Sometimes you are damned if you do, and damned if you don't. At what point did the average person feel so bad for big sophisticated investors that they directed their anger soooo much toward the broker.
The public anger toward Goldman is nothing more than the average person thinking Goldman did something wrong to them. But that is not the case, not the case at all.
Whatever evils Goldman may have done, one thing is for certain, they did NOTHING to the average investor.
Big banks were dealing with big banks (or hedge funds), and Goldman was in-between. Yet the little guy thinks it is somehow related to them. Its not, no matter how many dots you connect or degree of separation you are looking at. The fact of the mater is Goldman did not dupe stupid unsophisticated investors. They delt with people who are certified to be in this business.

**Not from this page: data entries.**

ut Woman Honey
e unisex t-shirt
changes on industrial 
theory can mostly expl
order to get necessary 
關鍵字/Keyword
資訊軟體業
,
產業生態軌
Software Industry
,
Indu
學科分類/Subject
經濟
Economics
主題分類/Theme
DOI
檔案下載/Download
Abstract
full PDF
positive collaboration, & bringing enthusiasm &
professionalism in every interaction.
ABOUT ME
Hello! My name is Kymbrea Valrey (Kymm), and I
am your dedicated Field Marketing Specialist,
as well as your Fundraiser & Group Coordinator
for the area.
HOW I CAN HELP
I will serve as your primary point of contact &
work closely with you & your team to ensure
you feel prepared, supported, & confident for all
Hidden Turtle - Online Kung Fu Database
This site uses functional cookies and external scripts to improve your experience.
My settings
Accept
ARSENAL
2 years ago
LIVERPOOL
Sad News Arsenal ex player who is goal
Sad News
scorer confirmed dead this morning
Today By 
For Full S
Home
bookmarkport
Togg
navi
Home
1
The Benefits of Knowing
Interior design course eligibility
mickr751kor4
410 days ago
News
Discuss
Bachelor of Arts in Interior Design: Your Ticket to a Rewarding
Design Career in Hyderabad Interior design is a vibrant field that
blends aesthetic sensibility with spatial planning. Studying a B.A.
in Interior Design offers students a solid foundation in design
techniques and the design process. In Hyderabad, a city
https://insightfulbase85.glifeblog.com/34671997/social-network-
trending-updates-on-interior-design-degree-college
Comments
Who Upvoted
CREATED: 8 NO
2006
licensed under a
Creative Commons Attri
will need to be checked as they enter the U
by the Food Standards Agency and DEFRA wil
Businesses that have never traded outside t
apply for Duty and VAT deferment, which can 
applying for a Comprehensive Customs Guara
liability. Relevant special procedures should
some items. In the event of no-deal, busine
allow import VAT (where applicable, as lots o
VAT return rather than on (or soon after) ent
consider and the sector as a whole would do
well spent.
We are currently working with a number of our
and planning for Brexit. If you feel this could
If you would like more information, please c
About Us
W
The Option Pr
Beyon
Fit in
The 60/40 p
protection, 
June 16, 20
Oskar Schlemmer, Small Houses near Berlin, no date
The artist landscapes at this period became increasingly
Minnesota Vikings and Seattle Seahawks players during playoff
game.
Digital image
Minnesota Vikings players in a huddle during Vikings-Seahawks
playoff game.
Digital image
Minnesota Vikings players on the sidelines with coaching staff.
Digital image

The second people start realizing this fact, they can focus on more important things like properly regulating Fannie and Freddie Mac. Or putting to jail the CEOs that were reckless with their companies, and the financial system.
Watching the public deterioration of a bank that actually did the right thing, with risk management, is disturbing. Its a disturbing moral hazard. Basically the SEC, and public, is saying it was better to fail and cost tax payers money, then institute the correct practice.

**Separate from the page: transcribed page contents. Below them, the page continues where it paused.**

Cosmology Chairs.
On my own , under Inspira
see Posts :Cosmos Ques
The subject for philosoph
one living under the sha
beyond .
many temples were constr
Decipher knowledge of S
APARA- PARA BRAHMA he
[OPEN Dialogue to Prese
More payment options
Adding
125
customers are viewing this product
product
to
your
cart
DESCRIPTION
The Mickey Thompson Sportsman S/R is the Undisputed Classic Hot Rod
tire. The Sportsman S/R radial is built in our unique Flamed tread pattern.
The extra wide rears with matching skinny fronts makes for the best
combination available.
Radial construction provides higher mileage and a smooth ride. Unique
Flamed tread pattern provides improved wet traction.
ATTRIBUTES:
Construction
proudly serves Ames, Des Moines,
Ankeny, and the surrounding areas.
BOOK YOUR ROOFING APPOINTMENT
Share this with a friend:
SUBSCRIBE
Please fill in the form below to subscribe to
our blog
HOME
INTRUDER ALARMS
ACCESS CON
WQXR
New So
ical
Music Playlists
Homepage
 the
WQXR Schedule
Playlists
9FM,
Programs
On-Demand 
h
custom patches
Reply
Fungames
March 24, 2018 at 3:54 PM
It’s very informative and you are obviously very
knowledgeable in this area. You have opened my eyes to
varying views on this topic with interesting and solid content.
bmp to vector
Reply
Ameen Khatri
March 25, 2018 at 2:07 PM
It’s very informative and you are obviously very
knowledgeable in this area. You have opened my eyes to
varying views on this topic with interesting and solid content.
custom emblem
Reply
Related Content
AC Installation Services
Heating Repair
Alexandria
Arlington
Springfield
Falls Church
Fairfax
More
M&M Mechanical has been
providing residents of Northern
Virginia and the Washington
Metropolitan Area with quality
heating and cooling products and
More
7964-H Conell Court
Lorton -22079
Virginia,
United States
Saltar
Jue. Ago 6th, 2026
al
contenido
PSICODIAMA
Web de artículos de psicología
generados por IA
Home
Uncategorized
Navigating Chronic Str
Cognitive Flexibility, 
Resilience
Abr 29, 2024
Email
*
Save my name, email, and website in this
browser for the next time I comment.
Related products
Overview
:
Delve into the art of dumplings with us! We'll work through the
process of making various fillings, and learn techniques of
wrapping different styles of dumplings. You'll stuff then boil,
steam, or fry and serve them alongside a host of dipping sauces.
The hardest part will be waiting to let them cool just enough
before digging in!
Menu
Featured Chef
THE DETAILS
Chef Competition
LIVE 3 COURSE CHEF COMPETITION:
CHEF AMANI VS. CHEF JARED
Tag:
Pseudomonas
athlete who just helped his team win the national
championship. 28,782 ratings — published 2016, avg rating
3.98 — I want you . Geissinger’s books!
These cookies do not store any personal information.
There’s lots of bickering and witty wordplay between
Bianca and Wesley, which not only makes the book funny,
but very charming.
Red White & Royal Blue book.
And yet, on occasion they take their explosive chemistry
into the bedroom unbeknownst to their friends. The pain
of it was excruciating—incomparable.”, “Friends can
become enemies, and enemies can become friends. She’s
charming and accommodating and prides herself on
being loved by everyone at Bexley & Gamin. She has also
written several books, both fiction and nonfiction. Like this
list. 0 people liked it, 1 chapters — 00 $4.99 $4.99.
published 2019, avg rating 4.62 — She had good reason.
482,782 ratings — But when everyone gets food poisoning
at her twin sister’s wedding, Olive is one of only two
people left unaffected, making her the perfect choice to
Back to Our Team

Ethically GS may have been wrong, but we can not police ethics, only actions. Nothing is perfect, and ethics can always be improved, but at what point do we say enough-is-enough. At what point are individual certified investors responsible for their own actions.
After all, if the demand for these security products were not present at the time, a credit bubble would not have been formed. Just like when there was no demand for corporate credit in 2008, the economy pretty much stopped for a few months.